ÉNONCÉ DU PROBLÈME:
Citez fidèlement le passage de l’extrait sur la Moldavie qui va de « Des tentatives de » jusqu’à « camouflés en civil. ».

La Moldavie est le pays qui a accueilli le plus grand nombre de réfugiés ukrainiens au prorata de sa population, faisant preuve d’une grande solidarité, mais cela n’est pas sans conséquences sur l’économie locale. Il y a aussi l’inflation ou encore le chantage gazier de Moscou, le Kremlin ayant commencé à faire pression à travers l’arme du gaz en 2021, lorsque l’actuelle présidente moldave pro-européenne Maia Sandu était déjà au pouvoir.

Des tentatives de déstabilisation

Les tentatives de déstabilisation de la part de la Russie seraient multiples, selon le gouvernement moldave. En février, les autorités ont parlé officiellement d’une tentative de coup d’Etat de la part de Moscou. Selon la présidente Maïa Sandu, ce plan présumé prévoyait des attaques d’édifices étatiques et des prises d’otages par des saboteurs au passé militaire, camouflés en civil.

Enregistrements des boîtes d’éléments
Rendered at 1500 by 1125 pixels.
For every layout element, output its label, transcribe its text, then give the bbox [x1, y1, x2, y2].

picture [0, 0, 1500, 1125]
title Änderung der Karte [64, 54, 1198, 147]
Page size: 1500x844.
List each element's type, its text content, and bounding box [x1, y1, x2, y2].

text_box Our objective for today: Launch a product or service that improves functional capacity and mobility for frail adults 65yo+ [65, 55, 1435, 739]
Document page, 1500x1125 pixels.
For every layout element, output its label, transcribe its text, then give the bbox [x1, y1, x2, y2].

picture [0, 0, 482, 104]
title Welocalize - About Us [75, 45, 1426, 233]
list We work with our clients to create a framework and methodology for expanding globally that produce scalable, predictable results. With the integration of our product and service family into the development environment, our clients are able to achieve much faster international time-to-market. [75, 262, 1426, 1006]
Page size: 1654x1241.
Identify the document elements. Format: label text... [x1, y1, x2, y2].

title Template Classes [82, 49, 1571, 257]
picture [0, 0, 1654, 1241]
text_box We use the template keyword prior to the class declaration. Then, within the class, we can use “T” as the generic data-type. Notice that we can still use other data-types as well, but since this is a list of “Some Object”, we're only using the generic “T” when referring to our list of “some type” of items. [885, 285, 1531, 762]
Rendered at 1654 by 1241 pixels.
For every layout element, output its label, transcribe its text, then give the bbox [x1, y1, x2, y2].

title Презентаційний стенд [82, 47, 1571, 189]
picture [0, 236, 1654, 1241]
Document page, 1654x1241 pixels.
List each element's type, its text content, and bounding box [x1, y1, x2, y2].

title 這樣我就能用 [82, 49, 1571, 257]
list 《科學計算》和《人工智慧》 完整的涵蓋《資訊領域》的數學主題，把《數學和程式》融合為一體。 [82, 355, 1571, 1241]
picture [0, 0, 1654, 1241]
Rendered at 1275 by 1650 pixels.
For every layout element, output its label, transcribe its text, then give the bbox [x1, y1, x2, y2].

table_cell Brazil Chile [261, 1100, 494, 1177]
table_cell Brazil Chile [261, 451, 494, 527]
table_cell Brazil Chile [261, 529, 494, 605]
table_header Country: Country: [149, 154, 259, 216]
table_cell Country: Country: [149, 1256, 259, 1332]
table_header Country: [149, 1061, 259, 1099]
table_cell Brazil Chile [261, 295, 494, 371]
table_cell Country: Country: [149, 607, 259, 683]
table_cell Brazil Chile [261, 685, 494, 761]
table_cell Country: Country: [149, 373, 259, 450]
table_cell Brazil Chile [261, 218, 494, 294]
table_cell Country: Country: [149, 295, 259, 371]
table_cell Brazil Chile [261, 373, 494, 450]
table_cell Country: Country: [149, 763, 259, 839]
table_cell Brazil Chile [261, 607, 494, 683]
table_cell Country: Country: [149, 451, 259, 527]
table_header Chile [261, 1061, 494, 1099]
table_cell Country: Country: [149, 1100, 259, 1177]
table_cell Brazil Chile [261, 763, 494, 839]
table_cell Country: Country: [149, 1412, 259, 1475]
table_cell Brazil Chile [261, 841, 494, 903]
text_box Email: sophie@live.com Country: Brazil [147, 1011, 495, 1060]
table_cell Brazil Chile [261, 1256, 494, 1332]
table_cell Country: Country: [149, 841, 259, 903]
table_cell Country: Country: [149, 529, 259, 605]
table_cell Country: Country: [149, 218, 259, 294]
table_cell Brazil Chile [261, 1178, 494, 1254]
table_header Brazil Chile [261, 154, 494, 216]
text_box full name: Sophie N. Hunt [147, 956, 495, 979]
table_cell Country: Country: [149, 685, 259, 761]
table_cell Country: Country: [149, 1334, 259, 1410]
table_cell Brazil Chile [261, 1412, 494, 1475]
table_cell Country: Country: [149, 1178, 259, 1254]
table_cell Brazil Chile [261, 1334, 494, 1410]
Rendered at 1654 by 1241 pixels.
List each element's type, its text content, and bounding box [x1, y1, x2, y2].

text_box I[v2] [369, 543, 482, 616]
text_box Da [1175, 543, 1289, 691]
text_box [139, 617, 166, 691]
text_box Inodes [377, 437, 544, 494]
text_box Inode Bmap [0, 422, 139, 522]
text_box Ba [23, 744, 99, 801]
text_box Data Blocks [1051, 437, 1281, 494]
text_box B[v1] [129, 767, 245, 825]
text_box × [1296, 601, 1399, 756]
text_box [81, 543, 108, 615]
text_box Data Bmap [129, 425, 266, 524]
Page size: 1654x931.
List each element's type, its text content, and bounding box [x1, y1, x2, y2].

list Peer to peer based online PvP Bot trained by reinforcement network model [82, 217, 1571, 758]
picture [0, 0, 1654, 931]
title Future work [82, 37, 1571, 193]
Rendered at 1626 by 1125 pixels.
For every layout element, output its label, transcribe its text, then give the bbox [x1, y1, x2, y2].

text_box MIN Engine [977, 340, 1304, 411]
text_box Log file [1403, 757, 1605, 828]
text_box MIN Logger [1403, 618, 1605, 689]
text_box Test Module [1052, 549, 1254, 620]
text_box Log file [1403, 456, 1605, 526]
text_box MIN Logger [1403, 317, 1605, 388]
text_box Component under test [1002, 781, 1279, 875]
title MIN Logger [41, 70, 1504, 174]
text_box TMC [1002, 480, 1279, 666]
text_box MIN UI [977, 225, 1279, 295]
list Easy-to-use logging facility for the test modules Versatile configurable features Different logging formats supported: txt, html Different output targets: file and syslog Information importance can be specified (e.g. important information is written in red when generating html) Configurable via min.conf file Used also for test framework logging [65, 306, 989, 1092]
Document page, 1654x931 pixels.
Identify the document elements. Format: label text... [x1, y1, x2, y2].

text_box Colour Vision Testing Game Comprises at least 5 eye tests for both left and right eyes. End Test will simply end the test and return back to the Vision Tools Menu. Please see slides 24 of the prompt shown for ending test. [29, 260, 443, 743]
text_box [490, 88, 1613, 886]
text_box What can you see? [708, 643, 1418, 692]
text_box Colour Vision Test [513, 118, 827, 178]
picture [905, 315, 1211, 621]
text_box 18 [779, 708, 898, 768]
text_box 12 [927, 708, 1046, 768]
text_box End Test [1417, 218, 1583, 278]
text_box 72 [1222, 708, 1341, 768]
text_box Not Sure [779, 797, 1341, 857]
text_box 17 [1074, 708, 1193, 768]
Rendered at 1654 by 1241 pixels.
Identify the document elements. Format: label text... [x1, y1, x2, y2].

RÉSULTAT:
Des tentatives de déstabilisation

Les tentatives de déstabilisation de la part de la Russie seraient multiples, selon le gouvernement moldave. En février, les autorités ont parlé officiellement d’une tentative de coup d’Etat de la part de Moscou. Selon la présidente Maïa Sandu, ce plan présumé prévoyait des attaques d’édifices étatiques et des prises d’otages par des saboteurs au passé militaire, camouflés en civil.